AIM OF THE TASK >>
Restate the entries below word for word, omitting nothing.

INPUT RECORDS >>
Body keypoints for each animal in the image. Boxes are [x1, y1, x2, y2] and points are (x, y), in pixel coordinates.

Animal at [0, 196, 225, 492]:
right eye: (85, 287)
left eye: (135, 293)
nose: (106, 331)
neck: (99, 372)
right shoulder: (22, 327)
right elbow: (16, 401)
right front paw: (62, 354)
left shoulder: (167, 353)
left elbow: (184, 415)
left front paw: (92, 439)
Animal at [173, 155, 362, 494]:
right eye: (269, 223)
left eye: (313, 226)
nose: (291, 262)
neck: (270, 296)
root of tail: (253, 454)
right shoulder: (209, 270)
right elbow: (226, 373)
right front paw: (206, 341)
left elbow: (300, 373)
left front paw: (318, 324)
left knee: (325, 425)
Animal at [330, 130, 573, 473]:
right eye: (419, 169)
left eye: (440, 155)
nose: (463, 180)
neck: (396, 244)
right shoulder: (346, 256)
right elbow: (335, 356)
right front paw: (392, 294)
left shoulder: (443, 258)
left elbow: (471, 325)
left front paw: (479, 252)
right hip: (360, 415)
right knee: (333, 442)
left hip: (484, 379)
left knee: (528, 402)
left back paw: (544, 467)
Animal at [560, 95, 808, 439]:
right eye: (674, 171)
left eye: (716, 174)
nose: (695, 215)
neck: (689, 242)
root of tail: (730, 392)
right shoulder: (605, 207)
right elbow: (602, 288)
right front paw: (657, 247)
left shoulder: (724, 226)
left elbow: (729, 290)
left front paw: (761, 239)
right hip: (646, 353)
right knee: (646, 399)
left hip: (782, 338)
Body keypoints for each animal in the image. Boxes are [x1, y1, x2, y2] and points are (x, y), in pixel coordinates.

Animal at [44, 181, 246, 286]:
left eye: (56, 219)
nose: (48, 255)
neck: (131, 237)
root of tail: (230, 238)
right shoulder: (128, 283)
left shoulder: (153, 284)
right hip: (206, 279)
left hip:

SOLUTION >>
Body keypoints for each animal in the image. Boxes are [x1, y1, x2, y2] and points are (x, y), in pixel coordinates.

Animal at [0, 196, 225, 492]:
right eye: (85, 287)
left eye: (135, 293)
nose: (106, 331)
neck: (99, 372)
right shoulder: (22, 327)
right elbow: (16, 401)
right front paw: (62, 354)
left shoulder: (167, 353)
left elbow: (184, 415)
left front paw: (92, 439)
Animal at [173, 155, 362, 494]:
right eye: (269, 223)
left eye: (313, 226)
nose: (291, 262)
neck: (270, 296)
root of tail: (253, 454)
right shoulder: (209, 270)
right elbow: (226, 373)
right front paw: (206, 341)
left elbow: (300, 373)
left front paw: (318, 324)
left knee: (325, 425)
Animal at [330, 130, 573, 473]:
right eye: (419, 169)
left eye: (440, 155)
nose: (463, 180)
neck: (396, 244)
right shoulder: (346, 256)
right elbow: (335, 356)
right front paw: (392, 294)
left shoulder: (443, 258)
left elbow: (471, 325)
left front paw: (479, 252)
right hip: (360, 415)
right knee: (333, 442)
left hip: (484, 379)
left knee: (528, 402)
left back paw: (544, 467)
Animal at [560, 95, 808, 439]:
right eye: (674, 171)
left eye: (716, 174)
nose: (695, 215)
neck: (689, 242)
root of tail: (730, 392)
right shoulder: (605, 207)
right elbow: (602, 288)
right front paw: (657, 247)
left shoulder: (724, 226)
left elbow: (729, 290)
left front paw: (761, 239)
right hip: (646, 353)
right knee: (646, 399)
left hip: (782, 338)
Body keypoints for each animal in the image. Boxes are [x1, y1, x2, y2] and points are (x, y), in pixel coordinates.

Animal at [44, 181, 246, 286]:
left eye: (56, 219)
nose: (48, 255)
neck: (131, 237)
root of tail: (230, 238)
right shoulder: (128, 283)
left shoulder: (153, 284)
right hip: (206, 279)
left hip:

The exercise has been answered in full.